TEXTO DEL EJERCICIO
⁂
Jennifer levantó el teléfono y del otro lado escuchó una voz que decía. “En una semana estarás viajando a Estados Uni- dos”. Tomó aire y suspiró profundo. Pronto se reencontraría con su padre, y atrás quedarían los días de temor y angustia causados por la violencia a la que estaba expuesta en su natal El Carmen, departamento de La Unión, en El Salvador.

A diferencia de su hermano mayor, quien en 2014 huyó de las pandillas al cruzar la frontera de manera ilegal, Jennifer lo haría por avión y con papeles en regla, a través de un programa de refugiados que ampara a menores de El Salvador, Guatemala y Honduras.

La voz al otro lado del teléfono había sido la de un oficial de la Organización Internacional de Migración (IOM), que representa al Gobierno de Estados Unidos en Latinoamérica.

“Cuando me dio la noticia, no lo podía creer. Me emocioné mucho y sentí un gran alivio”, contó la joven de 20 años a El Tiempo Latino, en la sala de su casa en el Norte de Virginia.
⁂
DATOS MOSTRADOS

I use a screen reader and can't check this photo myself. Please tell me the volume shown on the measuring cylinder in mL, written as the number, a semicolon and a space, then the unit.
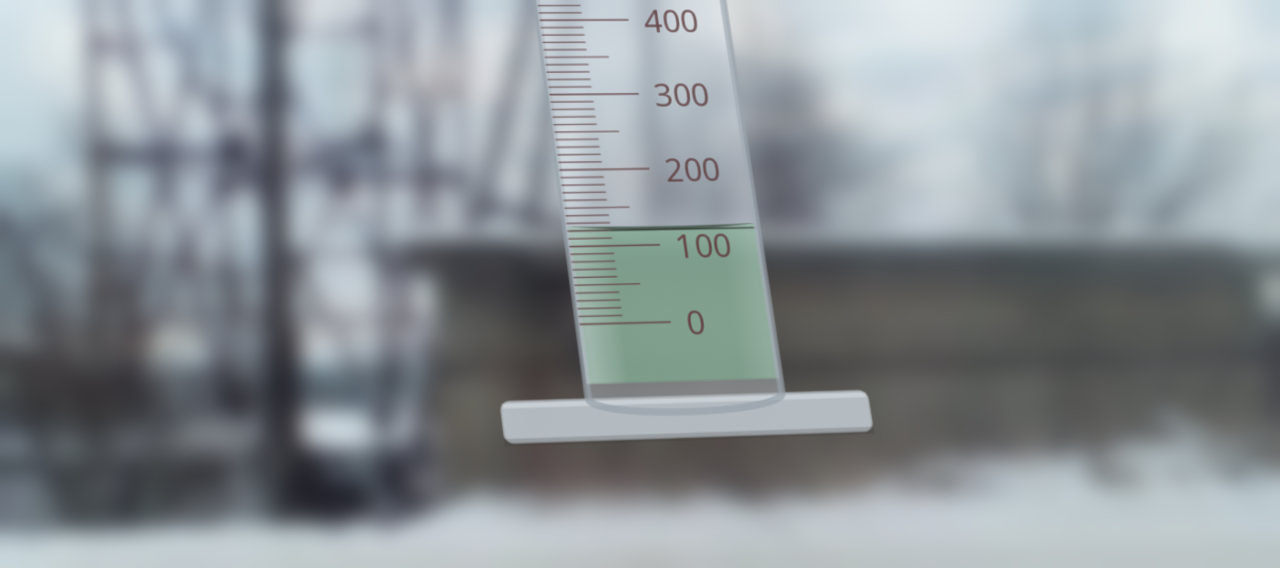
⁂
TAREA A
Según el relato sobre el viaje de Jennifer, ¿a qué organización pertenecía el oficial que la llamó por teléfono?
TAREA B
Escribe la continuación del relato sobre el viaje de Jennifer a partir de su última oración.
El listado no tiene ningún papel en esto.

RESPUESTA ESCRITA A
A la Organización Internacional de Migración (IOM).

RESPUESTA ESCRITA B
El 16 de febrero Jennifer — cuyo apellido reservamos para proteger su identidad— llegó a Estados Unidos. En el aeropuerto Dulles, de Virginia, con una maleta en mano, corrió al ver a su padre. Las lágrimas rodaban   y las palabras sobraban en el prolongado abrazo, soñado por  padre e hija por muchos años. “Lloré mucho al verlo”, dijo Jennifer, quien por primera vez besaba a su papá.  “Él se vino a Estados Unidos cuando yo tenía seis meses, pero lo conocí por fotos y video llamadas”, expresó.

Refugio para menores centroamericanos

Jennifer, es una de las más de 2.400 personas que han entrado al país bajo el Programa de Refugio y Permiso para Menores de Centroamérica (CAM, por sus siglas en inglés), implementado a fines de 2014 por el gobierno de Barack Obama y que ahora corre peligro con la administración Donald Trump.

El programa permite que ciertos padres centroamericanos que residen legalmente en los Estados Unidos –incluidos los que tienen TPS y DACA—puedan pedir como refugiados a sus hijos menores de 21 años, residentes en Guatemala, El Salvador y Honduras, los cuales enfrentan situaciones de riesgo por la violencia.

Jennifer vivía con sus abuelos, los padres de José. En 2014 su hermano –que en ese entonces tenía 16 años— huyó del país hacia Estados Unidos, después de escapar de un secuestro perpetrado por la pandilla MS-13. El adolescente hizo la travesía cruzando la frontera de manera ilegal.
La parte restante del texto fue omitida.